The United States, taking a substantial interest in the outcome of the two cases reaching the Supreme Court in January 2016 regarding Puerto Rico’s political status and future, just planted its feet firmly in the argument that Puerto Rico does not self-govern and is actually a territory with a limited ability and authority to govern over its own interests, disputes, and affairs. The brief has created a media frenzy in Puerto Rico and has even involved the United Nations through an appeal highlighting human rights issues pertaining to self-determination.

Image Courtesy Of [Vxla via Flickr]

Image Courtesy Of [Vxla via Flickr]

Historically speaking, Puerto Rico was ceded to the United States by Spain in 1898 following the conclusion of the Spanish-American War pursuant to the Treaty of Paris signed on December 10, 1898. Following several years of constructing Puerto Rico’s government, legislature, and judiciary, it was finally provided a bill of rights by Congress in 1917, and the people of Puerto Rico were granted U.S. citizenship. In 1950, Congress gave Puerto Rico the right to create its own Constitution to be adopted by its government so long as it “provided a republican form of government” and “include[d] a bill of rights.” Puerto Rico’s Constitution was approved by Congress in 1952 following several changes and revisions. Since then, Puerto Rico has enjoyed a level of autonomy and sovereignty similar to that of the states. Constitutionally speaking however, Congress has directly managed and overseen Puerto Rico’s affairs under the Territory Clause of Article IV of the Constitution.

Jobs>
**1.** Duplicate the portion of the passage on Puerto Rico's political status starting at "The United States, taking" and ending at "pertaining to self-determination.".
**2.** Carry on the passage about Puerto Rico's political status from its final sentence.
None of these rows is needed.

Rows contained in a dataset
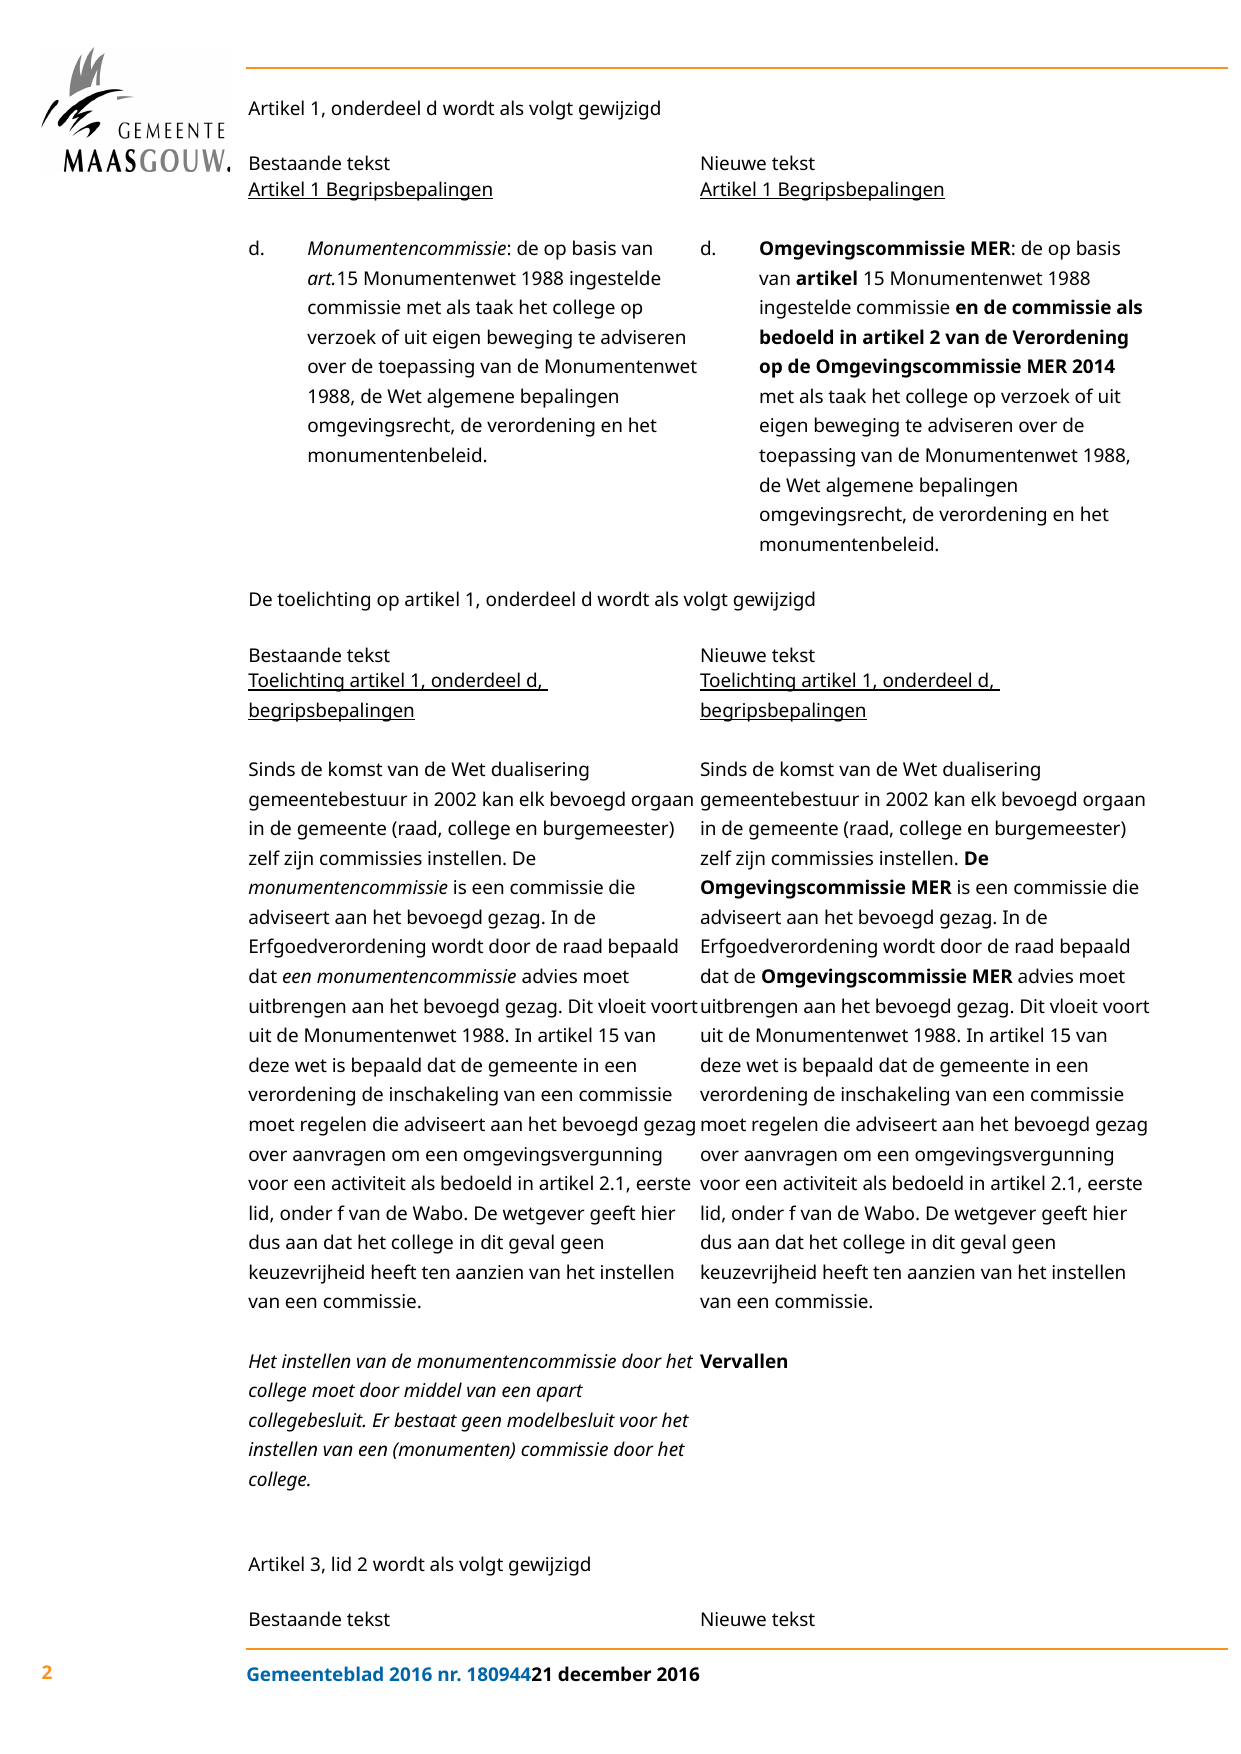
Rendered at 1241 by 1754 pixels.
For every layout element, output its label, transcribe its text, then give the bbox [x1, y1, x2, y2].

table_header Nieuwe tekst [700, 150, 1152, 176]
table_cell Toelichting artikel 1, onderdeel d, begripsbepalingen Sinds de komst van de Wet dualisering gemeentebestuur in 2002 kan elk bevoegd orgaan in de gemeente (raad, college en burgemeester) zelf zijn commissies instellen. De monumentencommissie is een commissie die adviseert aan het bevoegd gezag. In de Erfgoedverordening wordt door de raad bepaald dat een monumentencommissie advies moet uitbrengen aan het bevoegd gezag. Dit vloeit voort uit de Monumentenwet 1988. In artikel 15 van deze wet is bepaald dat de gemeente in een verordening de inschakeling van een commissie moet regelen die adviseert aan het bevoegd gezag over aanvragen om een omgevingsvergunning voor een activiteit als bedoeld in artikel 2.1, eerste lid, onder f van de Wabo. De wetgever geeft hier dus aan dat het college in dit geval geen keuzevrijheid heeft ten aanzien van het instellen van een commissie. Het instellen van de monumentencommissie door het college moet door middel van een apart collegebesluit. Er bestaat geen modelbesluit voor het instellen van een (monumenten) commissie door het college. [248, 668, 700, 1522]
table_cell Artikel 1 Begripsbepalingen Monumentencommissie: de op basis van art.15 Monumentenwet 1988 ingestelde commissie met als taak het college op verzoek of uit eigen beweging te adviseren over de toepassing van de Monumentenwet 1988, de Wet algemene bepalingen omgevingsrecht, de verordening en het monumentenbeleid. [248, 176, 700, 557]
table_header Artikel 1, onderdeel d wordt als volgt gewijzigd [248, 95, 1152, 150]
table_header Bestaande tekst [248, 1607, 700, 1612]
table_header Nieuwe tekst [700, 1607, 1152, 1612]
table_header Artikel 3, lid 2 wordt als volgt gewijzigd [248, 1522, 1152, 1607]
table_cell Toelichting artikel 1, onderdeel d, begripsbepalingen Sinds de komst van de Wet dualisering gemeentebestuur in 2002 kan elk bevoegd orgaan in de gemeente (raad, college en burgemeester) zelf zijn commissies instellen. De Omgevingscommissie MER is een commissie die adviseert aan het bevoegd gezag. In de Erfgoedverordening wordt door de raad bepaald dat de Omgevingscommissie MER advies moet uitbrengen aan het bevoegd gezag. Dit vloeit voort uit de Monumentenwet 1988. In artikel 15 van deze wet is bepaald dat de gemeente in een verordening de inschakeling van een commissie moet regelen die adviseert aan het bevoegd gezag over aanvragen om een omgevingsvergunning voor een activiteit als bedoeld in artikel 2.1, eerste lid, onder f van de Wabo. De wetgever geeft hier dus aan dat het college in dit geval geen keuzevrijheid heeft ten aanzien van het instellen van een commissie. Vervallen [700, 668, 1152, 1522]
table_header Bestaande tekst [248, 150, 700, 176]
table_header Bestaande tekst [248, 642, 700, 667]
table_cell Artikel 1 Begripsbepalingen Omgevingscommissie MER: de op basis van artikel 15 Monumentenwet 1988 ingestelde commissie en de commissie als bedoeld in artikel 2 van de Verordening op de Omgevingscommissie MER 2014 met als taak het college op verzoek of uit eigen beweging te adviseren over de toepassing van de Monumentenwet 1988, de Wet algemene bepalingen omgevingsrecht, de verordening en het monumentenbeleid. [700, 176, 1152, 557]
table_header Nieuwe tekst [700, 642, 1152, 667]
table_header De toelichting op artikel 1, onderdeel d wordt als volgt gewijzigd [248, 557, 1152, 642]
picture [41, 47, 231, 172]
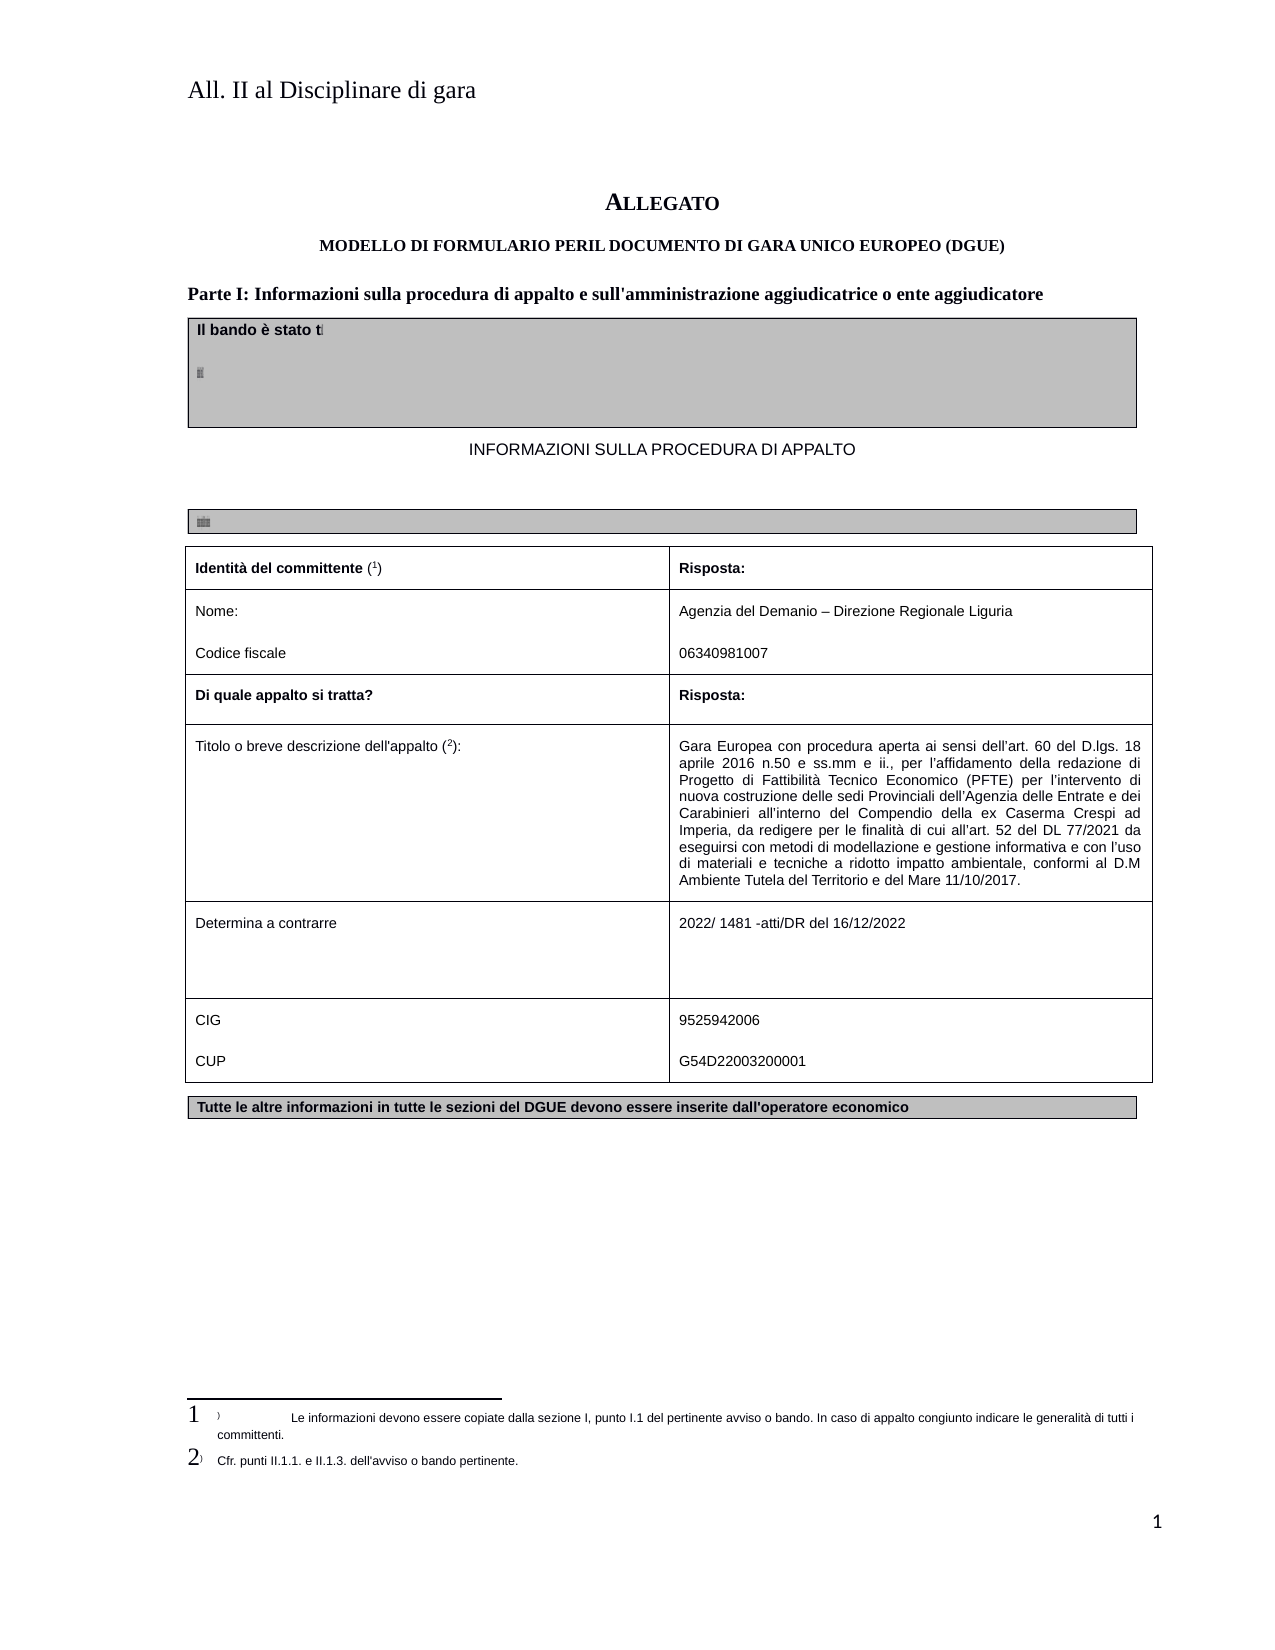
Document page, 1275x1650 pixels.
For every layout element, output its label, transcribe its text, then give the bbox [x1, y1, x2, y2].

Solved problems>
**1.**
The United States, taking a substantial interest in the outcome of the two cases reaching the Supreme Court in January 2016 regarding Puerto Rico’s political status and future, just planted its feet firmly in the argument that Puerto Rico does not self-govern and is actually a territory with a limited ability and authority to govern over its own interests, disputes, and affairs. The brief has created a media frenzy in Puerto Rico and has even involved the United Nations through an appeal highlighting human rights issues pertaining to self-determination.

**2.**
The cases to be heard by the Supreme Court, while narrow in focus, will directly address the debate over Puerto Rico’s constitutional and political future–a bigger picture effect, if you will. One case addresses whether the United States and Puerto Rico are separate sovereign nations for the purposes of Double Jeopardy under the Fifth Amendment of the U.S. Constitution. Due to the fact that the Double Jeopardy Clause prohibits individuals from being tried for the same offense twice, Puerto Rico would have to have sovereignty and operate in an autonomous fashion to charge individuals for the same crimes they were convicted of in federal court. While the federal U.S. government and the states are considered separate sovereigns for the purposes of Double Jeopardy, in its brief, the U.S., who is not a party to the case, submitted support for the Respondents in Commonwealth of Puerto Rico v. Luis M. Sanchez Valle, concluding that Puerto Rico is not a separate sovereign entity and therefore, Puerto Rico’s individual and independent prosecution of the individuals convicted in federal court violates the Double Jeopardy Clause of the Fifth Amendment.

The second case to be heard by the Supreme Court centers around Puerto Rico’s catastrophic public debt of approximately $72 billion, which it wants to be able to control and restructure in the same way each individual state can, but is not able to under the Bankruptcy Code of U.S. law. The debt incorporates $20 billion for public utilities, used by the people of Puerto Rico including 3.5 million Americans, which Puerto Rico is unable to pay. It is urging the Supreme Court to grant Puerto Rico the right to enact laws allowing for restructuring. This desperate measure comes on the heels of a 2014 decision by the U.S. Court of Appeals for the First Circuit that struck down Puerto Rico’s Recovery Act, which allowed for Puerto Rico to fill the gaps of Chapter 9 of the Bankruptcy Code that had excluded any part of Puerto Rico’s government to take part in restructuring. As such, the Recovery Act was found to be in direct opposition to U.S. law and deemed unconstitutional. The financial crisis in Puerto Rico has brought the small island to the brink of an economic meltdown.

Puerto Rico’s Governor, Alejandro García Padilla, issued an impassioned and assertive statement following Verrilli’s brief filing, stating that the Solicitor General’s stance is “contrary to all Supreme Court jurisprudence” and that Verrilli’s position is “at odds with prior postures by his office with regards to the sovereignty of the Commonwealth.” As far as Padilla is concerned, using the term “colony” to describe Puerto Rico’s current political status, well, those were fighting words.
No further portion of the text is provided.